Instructions for the task:
In each item below, rewrite the lines with "metricbeat" swapped for "filebeat" and everything else unchanged, leaving the pictures out.

Supplied data:
━━━━━━━━━━
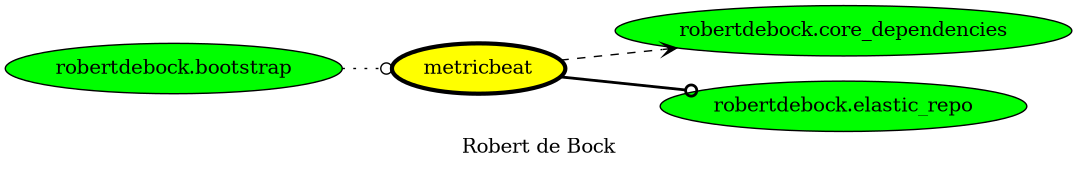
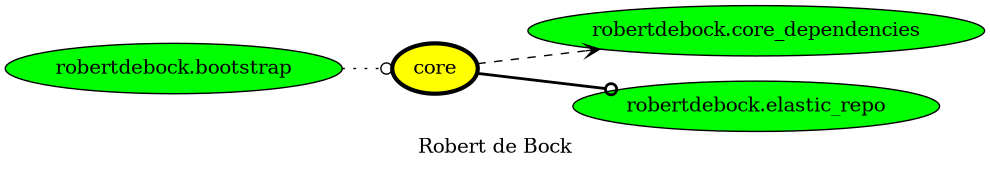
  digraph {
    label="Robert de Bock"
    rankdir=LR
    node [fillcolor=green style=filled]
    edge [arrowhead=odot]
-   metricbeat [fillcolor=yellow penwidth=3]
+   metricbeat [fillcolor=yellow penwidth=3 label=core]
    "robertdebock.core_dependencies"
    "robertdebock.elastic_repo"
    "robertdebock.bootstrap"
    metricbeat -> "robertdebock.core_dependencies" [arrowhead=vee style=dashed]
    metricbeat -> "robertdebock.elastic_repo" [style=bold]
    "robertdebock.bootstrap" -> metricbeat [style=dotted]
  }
━━━━━━━━━━
Solution for this task:
  digraph {
    label="Robert de Bock"
    rankdir=LR
    node [fillcolor=green style=filled]
    edge [arrowhead=odot]
-   filebeat [fillcolor=yellow penwidth=3]
+   filebeat [fillcolor=yellow penwidth=3 label=core]
    "robertdebock.core_dependencies"
    "robertdebock.elastic_repo"
    "robertdebock.bootstrap"
    filebeat -> "robertdebock.core_dependencies" [arrowhead=vee style=dashed]
    filebeat -> "robertdebock.elastic_repo" [style=bold]
    "robertdebock.bootstrap" -> filebeat [style=dotted]
  }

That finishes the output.